How does atpF expression change during different developmental stages in Streptomyces coelicolor?

Expression of atpF and other ATP synthase components varies significantly across the developmental stages of S. coelicolor:

• Vegetative mycelium stage: During the early compartmentalized vegetative mycelium (first mycelium) stage, ATP synthase components show high expression levels to support primary metabolism and rapid growth . Phosphoproteomic analysis reveals distinctive phosphorylation patterns during this stage, with 27 novel ribosomal proteins phosphorylated .

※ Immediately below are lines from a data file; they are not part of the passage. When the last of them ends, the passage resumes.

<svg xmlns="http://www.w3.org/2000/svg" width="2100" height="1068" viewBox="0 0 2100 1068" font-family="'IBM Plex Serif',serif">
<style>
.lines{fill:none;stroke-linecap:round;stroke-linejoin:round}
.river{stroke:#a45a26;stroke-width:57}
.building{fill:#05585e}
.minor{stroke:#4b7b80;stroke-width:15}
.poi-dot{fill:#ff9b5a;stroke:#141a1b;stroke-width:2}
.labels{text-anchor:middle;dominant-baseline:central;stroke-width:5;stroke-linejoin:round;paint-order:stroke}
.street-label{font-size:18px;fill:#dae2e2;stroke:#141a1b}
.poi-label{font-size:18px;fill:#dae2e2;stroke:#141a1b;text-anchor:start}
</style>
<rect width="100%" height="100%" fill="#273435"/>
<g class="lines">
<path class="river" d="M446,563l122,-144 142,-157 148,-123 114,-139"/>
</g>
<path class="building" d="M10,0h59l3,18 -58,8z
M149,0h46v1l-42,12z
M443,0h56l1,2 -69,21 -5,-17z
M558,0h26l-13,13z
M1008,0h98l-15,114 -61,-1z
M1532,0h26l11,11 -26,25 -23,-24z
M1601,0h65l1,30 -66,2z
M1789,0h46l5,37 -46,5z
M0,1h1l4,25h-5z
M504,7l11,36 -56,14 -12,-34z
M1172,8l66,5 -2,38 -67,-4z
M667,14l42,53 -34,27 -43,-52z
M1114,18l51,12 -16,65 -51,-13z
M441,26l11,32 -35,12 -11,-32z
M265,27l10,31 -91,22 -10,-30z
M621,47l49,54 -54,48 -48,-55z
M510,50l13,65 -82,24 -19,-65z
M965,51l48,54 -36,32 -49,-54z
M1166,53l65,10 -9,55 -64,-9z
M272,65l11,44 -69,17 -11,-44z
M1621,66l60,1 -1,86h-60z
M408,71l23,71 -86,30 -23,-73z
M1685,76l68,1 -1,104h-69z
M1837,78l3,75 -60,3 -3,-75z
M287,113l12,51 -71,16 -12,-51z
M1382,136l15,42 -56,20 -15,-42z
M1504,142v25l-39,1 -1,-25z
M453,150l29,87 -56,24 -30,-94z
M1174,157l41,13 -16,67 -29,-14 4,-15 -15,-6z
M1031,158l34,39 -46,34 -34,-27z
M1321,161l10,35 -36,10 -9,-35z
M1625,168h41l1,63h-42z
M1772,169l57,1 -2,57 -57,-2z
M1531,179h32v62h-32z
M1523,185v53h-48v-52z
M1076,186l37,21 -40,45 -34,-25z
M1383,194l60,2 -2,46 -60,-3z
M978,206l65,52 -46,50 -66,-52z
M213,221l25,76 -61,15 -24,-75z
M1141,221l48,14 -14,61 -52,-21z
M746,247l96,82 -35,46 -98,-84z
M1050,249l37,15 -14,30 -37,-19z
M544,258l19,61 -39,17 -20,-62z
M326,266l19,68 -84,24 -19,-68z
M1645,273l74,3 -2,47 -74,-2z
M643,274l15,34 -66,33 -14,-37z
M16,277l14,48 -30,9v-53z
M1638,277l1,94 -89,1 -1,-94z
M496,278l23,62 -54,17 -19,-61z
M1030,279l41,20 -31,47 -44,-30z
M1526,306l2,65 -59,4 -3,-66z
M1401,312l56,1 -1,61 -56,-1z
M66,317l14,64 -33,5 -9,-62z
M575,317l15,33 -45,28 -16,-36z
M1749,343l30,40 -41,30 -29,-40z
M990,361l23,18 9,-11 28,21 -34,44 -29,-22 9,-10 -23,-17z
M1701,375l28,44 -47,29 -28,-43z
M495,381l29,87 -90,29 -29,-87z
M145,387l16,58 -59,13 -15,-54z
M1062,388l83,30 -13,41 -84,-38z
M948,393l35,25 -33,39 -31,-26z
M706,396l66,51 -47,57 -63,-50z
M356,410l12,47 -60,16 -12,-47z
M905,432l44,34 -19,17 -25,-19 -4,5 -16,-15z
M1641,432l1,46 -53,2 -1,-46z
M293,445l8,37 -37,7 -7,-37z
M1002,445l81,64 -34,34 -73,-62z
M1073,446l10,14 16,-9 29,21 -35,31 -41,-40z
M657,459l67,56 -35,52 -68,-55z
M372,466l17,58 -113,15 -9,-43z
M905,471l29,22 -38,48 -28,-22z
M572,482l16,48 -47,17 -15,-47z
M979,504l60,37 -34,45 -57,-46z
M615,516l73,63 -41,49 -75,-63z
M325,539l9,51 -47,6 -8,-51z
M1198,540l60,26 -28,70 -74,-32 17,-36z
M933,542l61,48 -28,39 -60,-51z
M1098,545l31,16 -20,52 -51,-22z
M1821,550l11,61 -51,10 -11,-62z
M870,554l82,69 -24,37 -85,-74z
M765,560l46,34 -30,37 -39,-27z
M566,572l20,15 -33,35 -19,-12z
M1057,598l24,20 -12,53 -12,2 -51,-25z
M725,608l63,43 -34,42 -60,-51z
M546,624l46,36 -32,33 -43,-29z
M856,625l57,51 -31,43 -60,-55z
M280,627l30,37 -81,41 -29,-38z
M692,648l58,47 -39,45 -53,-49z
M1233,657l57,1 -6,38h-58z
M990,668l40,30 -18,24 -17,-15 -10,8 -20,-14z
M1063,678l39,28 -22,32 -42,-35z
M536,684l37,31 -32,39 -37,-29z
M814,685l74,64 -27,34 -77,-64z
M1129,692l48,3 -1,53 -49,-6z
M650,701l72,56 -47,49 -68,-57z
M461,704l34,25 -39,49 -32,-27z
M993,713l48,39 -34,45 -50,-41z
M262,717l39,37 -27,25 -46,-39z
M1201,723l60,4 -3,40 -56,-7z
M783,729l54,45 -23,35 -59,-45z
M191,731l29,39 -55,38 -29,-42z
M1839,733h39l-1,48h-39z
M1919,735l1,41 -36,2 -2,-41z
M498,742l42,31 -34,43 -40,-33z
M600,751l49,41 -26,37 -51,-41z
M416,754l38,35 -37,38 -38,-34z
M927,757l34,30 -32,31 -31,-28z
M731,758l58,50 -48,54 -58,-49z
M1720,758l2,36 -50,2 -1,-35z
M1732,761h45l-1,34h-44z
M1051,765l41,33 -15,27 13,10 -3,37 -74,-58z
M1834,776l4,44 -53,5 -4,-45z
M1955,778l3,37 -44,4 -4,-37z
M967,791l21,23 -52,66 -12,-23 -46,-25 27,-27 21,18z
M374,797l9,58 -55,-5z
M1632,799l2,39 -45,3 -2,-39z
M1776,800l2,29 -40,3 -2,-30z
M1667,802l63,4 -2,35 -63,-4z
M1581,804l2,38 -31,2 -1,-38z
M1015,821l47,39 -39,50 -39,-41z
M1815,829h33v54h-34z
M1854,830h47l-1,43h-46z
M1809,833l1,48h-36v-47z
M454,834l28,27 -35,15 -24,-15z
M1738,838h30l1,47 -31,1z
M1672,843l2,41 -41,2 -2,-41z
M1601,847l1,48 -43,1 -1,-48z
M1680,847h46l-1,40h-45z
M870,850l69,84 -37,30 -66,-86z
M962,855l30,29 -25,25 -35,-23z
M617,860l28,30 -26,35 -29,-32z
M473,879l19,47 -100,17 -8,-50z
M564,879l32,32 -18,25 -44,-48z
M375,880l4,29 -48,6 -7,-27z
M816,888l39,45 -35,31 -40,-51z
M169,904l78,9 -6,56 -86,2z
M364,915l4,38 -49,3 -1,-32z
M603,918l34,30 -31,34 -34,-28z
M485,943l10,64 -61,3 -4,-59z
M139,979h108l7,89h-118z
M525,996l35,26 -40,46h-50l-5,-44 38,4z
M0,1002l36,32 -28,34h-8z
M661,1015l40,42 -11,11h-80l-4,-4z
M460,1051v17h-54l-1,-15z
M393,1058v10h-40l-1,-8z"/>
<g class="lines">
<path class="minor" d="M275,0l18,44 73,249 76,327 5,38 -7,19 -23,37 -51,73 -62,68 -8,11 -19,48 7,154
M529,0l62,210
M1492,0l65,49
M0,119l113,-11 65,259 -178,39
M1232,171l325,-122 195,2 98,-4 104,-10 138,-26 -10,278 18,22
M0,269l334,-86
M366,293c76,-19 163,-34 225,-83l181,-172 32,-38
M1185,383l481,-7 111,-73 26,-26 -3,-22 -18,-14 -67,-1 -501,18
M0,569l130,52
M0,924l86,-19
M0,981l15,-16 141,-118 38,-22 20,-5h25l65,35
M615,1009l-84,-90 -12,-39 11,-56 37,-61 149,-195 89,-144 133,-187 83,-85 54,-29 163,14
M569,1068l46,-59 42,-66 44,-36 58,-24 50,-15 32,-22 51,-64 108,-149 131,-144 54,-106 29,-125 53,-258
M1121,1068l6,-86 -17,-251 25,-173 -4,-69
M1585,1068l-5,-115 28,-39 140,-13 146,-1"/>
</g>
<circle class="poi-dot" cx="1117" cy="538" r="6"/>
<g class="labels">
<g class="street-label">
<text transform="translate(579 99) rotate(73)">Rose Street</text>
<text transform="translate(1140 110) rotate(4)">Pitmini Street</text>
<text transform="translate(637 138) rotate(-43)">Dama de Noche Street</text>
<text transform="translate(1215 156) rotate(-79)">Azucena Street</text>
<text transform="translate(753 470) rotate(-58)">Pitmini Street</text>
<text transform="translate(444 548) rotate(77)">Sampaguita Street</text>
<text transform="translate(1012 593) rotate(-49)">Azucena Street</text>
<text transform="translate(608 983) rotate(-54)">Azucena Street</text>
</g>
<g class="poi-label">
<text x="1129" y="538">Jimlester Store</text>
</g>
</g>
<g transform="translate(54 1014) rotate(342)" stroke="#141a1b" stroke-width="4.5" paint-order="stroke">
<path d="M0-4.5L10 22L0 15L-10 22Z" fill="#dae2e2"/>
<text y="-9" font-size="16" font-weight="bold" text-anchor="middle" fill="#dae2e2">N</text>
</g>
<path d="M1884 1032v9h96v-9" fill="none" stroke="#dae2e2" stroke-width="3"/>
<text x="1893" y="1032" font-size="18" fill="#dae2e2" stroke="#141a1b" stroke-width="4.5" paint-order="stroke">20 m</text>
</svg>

• Transition phase: As S. coelicolor transitions from primary to secondary metabolism, quantitative proteomics shows changes in ATP synthase expression coinciding with the activation of secondary metabolite pathways . This transition represents a major metabolic shift in the organism.

• Reproductive mycelium stage: In the multinucleated reproductive mycelium (second mycelium), ATP synthase expression patterns adjust to support secondary metabolism and sporulation . Differential phosphorylation of ATP synthase subunits during this stage suggests post-translational regulation of activity.

These stage-specific expression and modification patterns highlight the dynamic regulation of energy metabolism throughout Streptomyces development and its coordination with secondary metabolite production.